• WHAT YOU HAVE TO DO
A single number is expected: the count of lines below where the word "CrtYd" occurs.

• Records from a data source
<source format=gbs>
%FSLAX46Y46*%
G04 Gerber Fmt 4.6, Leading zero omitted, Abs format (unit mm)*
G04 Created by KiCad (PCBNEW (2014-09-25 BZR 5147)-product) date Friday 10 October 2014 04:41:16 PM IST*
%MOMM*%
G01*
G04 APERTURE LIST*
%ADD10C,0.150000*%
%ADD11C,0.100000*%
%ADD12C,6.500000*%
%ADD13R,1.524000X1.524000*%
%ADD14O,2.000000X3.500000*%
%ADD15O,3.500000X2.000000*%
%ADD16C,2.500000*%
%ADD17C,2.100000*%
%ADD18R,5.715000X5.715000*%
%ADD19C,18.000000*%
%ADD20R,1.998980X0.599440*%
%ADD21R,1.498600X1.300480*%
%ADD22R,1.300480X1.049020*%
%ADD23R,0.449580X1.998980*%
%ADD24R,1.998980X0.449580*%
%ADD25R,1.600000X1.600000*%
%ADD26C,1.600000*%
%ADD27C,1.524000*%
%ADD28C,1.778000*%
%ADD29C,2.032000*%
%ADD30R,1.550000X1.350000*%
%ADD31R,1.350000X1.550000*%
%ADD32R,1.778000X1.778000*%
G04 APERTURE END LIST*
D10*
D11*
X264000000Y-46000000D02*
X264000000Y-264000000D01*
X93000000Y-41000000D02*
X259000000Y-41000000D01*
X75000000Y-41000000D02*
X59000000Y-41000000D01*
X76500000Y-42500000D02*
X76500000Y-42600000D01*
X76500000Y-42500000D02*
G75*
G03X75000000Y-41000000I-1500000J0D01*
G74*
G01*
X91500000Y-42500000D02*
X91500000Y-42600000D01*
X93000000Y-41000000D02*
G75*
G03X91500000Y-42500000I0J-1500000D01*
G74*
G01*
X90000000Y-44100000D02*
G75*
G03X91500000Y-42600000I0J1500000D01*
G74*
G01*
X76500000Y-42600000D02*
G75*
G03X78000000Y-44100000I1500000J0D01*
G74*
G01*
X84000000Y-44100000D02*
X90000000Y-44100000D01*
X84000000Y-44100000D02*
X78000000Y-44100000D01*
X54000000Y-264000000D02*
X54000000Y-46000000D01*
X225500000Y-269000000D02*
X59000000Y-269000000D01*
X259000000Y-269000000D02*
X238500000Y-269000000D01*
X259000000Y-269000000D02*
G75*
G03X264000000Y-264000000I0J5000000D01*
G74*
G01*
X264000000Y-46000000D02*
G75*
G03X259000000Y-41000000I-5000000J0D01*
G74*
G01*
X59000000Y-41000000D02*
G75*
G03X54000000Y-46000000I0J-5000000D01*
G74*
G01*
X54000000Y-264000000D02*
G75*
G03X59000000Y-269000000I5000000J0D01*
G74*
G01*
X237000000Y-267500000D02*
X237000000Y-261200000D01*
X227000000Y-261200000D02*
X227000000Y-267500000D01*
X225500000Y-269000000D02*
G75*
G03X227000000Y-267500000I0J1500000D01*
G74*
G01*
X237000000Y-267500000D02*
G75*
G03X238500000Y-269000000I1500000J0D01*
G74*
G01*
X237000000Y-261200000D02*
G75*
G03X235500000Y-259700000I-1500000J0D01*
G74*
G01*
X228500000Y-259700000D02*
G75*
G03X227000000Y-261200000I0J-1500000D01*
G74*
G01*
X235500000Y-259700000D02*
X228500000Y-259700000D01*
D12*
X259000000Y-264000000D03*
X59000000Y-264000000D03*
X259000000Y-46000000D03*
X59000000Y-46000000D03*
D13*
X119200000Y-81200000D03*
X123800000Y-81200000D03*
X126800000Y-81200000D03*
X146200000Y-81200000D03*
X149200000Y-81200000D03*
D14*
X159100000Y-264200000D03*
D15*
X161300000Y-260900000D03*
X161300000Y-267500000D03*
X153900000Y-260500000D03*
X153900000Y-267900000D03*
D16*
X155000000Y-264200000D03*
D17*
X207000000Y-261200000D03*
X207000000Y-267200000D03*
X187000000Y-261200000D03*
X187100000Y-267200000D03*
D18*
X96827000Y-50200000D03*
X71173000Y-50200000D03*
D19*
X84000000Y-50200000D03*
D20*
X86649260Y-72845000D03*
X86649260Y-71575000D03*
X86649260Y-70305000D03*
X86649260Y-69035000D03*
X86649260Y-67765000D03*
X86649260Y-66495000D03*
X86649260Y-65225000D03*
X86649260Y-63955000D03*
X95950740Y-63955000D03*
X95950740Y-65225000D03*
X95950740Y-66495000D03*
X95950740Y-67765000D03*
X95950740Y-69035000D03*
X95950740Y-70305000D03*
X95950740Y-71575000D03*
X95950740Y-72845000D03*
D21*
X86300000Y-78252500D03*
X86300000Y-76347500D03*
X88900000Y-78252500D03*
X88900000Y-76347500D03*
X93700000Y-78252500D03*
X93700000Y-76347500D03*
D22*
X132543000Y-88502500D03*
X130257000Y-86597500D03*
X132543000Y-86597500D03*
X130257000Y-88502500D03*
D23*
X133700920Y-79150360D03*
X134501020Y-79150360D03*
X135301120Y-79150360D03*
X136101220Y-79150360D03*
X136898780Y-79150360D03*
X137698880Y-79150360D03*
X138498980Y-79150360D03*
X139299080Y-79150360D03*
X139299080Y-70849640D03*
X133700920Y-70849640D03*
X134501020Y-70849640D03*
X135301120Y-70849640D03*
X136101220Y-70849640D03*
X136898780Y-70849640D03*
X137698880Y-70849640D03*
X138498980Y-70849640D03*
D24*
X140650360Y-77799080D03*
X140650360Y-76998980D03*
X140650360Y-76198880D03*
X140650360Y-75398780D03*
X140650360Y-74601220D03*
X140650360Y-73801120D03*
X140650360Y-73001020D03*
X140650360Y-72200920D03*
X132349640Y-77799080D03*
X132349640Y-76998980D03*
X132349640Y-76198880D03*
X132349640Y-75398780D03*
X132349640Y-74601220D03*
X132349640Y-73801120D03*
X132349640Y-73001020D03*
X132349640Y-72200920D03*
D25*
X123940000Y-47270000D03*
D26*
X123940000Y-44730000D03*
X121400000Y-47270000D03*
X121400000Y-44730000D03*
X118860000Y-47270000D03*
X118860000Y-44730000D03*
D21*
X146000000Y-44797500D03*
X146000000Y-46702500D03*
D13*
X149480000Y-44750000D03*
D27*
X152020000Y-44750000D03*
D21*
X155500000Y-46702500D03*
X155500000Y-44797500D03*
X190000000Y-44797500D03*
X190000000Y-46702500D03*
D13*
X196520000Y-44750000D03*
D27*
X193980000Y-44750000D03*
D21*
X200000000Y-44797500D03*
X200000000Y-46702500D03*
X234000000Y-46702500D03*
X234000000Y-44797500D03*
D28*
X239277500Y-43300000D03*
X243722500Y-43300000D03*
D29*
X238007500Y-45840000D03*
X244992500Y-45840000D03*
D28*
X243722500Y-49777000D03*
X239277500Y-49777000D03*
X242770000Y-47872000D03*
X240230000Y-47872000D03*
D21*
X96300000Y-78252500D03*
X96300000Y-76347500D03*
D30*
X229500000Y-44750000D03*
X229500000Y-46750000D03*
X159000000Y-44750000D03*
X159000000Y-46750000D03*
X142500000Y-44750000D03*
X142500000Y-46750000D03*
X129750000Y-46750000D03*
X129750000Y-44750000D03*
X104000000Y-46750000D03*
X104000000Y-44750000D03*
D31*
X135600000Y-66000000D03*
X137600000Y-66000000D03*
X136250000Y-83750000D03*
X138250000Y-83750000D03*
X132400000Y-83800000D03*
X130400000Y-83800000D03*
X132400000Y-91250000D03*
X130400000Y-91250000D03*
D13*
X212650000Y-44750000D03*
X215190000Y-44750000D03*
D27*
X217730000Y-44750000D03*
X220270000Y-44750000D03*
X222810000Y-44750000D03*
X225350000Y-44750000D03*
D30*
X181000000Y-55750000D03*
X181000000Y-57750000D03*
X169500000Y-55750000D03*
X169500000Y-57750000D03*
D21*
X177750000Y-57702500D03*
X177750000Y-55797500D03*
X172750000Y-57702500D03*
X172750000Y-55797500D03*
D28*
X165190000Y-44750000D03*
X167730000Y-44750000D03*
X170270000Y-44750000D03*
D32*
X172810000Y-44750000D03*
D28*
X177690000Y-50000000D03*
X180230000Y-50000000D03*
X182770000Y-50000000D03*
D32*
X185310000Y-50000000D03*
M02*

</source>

---

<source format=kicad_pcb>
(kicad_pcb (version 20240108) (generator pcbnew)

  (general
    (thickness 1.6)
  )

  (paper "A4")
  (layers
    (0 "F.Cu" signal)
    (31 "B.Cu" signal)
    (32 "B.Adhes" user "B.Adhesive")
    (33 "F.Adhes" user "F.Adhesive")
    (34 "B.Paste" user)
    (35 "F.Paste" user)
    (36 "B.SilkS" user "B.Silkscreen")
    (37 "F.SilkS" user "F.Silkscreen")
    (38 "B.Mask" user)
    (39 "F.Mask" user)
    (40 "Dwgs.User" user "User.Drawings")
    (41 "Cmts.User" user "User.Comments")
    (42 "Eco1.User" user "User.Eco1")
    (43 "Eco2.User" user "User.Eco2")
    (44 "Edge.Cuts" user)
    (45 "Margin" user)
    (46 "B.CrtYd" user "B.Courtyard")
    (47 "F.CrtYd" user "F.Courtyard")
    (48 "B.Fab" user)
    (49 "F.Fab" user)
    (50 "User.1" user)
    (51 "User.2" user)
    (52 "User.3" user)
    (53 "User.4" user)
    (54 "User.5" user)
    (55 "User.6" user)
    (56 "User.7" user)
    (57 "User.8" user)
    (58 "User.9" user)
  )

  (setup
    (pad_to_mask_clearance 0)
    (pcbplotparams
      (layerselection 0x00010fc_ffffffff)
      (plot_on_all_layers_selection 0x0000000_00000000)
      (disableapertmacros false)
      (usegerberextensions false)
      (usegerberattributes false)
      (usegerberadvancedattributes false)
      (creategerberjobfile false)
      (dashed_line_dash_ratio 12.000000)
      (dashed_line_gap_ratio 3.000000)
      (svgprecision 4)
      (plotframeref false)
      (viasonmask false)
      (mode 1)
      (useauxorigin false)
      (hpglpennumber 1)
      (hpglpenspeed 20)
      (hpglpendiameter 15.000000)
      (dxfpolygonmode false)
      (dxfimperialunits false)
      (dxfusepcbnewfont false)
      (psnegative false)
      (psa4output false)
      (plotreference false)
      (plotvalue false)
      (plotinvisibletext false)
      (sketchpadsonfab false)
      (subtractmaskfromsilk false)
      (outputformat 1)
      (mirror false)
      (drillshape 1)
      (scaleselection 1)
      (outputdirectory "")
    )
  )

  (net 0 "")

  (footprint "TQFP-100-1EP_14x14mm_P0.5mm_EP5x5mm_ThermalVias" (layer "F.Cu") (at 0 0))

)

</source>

---

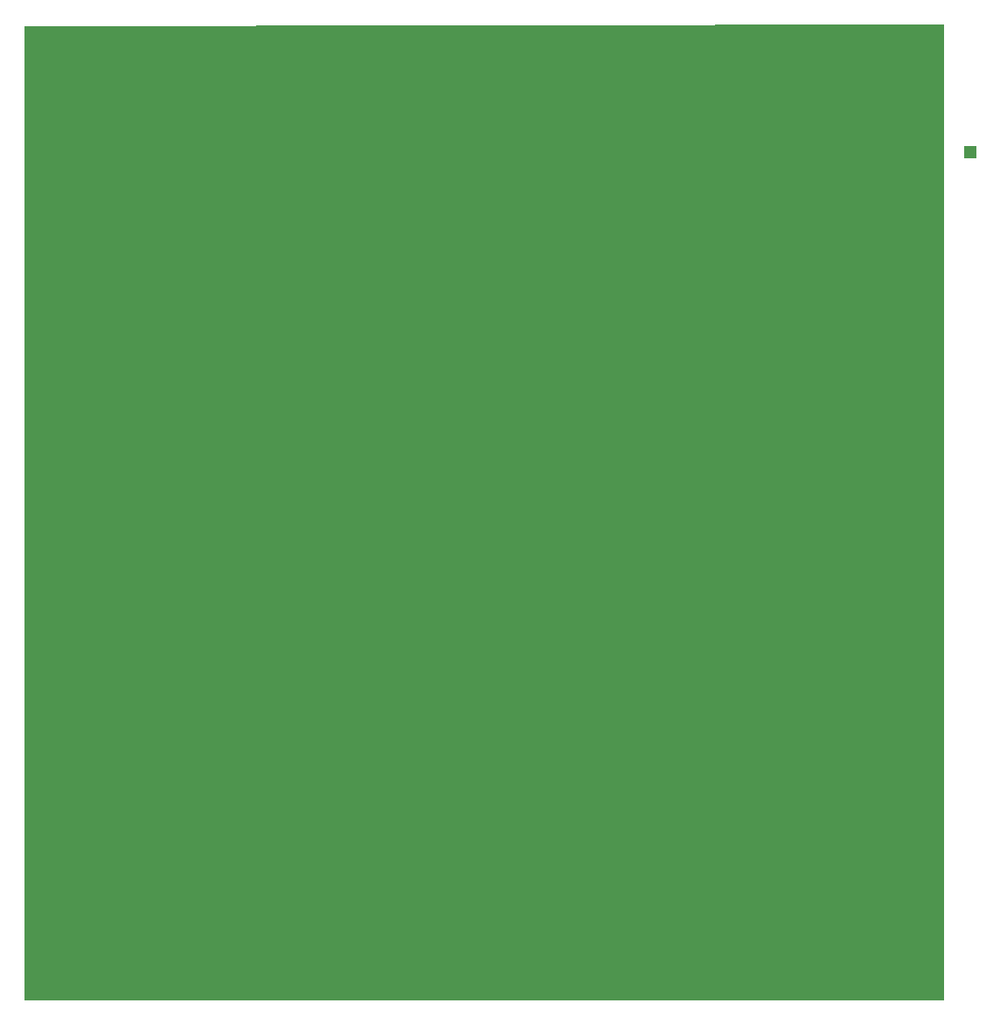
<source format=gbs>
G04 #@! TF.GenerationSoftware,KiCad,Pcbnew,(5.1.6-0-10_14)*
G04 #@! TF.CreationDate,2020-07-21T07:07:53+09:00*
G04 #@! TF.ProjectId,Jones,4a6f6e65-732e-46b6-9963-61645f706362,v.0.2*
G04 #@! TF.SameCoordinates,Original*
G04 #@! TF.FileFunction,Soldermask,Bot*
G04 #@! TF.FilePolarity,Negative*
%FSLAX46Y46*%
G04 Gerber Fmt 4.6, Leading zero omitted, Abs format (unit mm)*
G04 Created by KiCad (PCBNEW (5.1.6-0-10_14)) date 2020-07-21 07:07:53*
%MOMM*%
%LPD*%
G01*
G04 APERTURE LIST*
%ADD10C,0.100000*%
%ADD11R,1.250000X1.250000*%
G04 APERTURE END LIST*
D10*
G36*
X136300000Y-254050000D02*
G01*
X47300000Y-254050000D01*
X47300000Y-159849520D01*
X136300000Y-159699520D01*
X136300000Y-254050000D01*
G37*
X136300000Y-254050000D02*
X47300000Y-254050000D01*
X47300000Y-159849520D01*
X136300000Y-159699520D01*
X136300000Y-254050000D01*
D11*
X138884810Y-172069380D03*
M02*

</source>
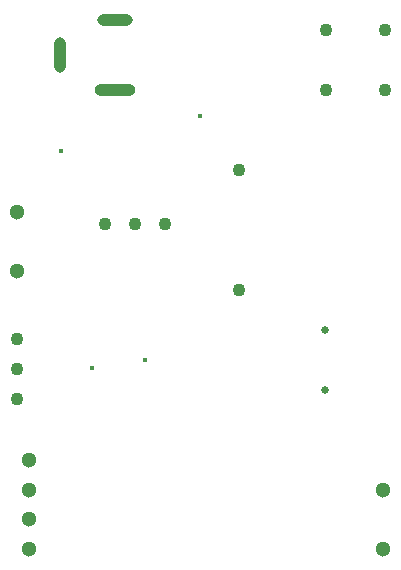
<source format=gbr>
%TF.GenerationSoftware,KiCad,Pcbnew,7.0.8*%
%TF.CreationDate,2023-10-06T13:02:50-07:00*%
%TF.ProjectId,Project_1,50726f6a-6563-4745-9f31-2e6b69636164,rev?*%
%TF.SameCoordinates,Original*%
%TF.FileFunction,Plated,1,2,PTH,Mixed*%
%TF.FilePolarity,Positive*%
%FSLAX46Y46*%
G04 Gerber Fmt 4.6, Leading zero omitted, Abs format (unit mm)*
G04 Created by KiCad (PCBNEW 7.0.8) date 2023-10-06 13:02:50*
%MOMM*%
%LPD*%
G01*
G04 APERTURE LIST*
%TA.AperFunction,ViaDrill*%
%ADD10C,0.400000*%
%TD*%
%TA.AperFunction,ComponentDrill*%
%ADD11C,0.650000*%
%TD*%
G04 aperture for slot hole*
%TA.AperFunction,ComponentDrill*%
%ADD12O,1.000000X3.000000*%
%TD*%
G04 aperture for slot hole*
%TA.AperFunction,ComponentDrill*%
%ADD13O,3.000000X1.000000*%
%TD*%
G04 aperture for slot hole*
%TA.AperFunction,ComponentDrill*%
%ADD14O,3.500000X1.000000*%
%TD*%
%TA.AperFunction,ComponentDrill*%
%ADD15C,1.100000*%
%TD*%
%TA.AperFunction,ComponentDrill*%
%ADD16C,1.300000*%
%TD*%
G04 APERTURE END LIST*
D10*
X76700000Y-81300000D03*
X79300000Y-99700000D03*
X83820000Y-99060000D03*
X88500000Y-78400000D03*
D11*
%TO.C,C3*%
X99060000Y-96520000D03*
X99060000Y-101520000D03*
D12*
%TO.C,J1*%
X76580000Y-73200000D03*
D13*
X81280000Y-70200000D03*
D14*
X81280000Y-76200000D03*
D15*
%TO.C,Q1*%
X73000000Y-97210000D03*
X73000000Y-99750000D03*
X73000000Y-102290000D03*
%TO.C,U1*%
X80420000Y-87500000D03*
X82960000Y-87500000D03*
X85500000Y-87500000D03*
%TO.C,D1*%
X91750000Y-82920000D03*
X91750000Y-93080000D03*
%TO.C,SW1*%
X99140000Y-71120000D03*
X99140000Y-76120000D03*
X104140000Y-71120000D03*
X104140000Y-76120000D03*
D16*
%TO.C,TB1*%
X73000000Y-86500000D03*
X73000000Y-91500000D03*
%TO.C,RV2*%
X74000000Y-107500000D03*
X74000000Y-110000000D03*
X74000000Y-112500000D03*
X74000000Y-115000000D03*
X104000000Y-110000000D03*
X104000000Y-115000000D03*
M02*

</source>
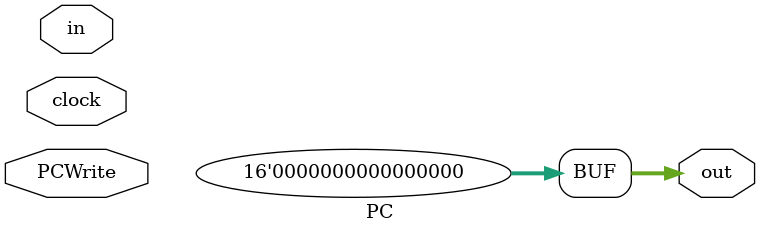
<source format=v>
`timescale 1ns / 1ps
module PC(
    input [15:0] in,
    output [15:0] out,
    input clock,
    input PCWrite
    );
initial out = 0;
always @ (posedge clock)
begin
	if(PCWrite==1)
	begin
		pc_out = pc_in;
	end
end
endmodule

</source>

• WRITTEN SOLUTION
2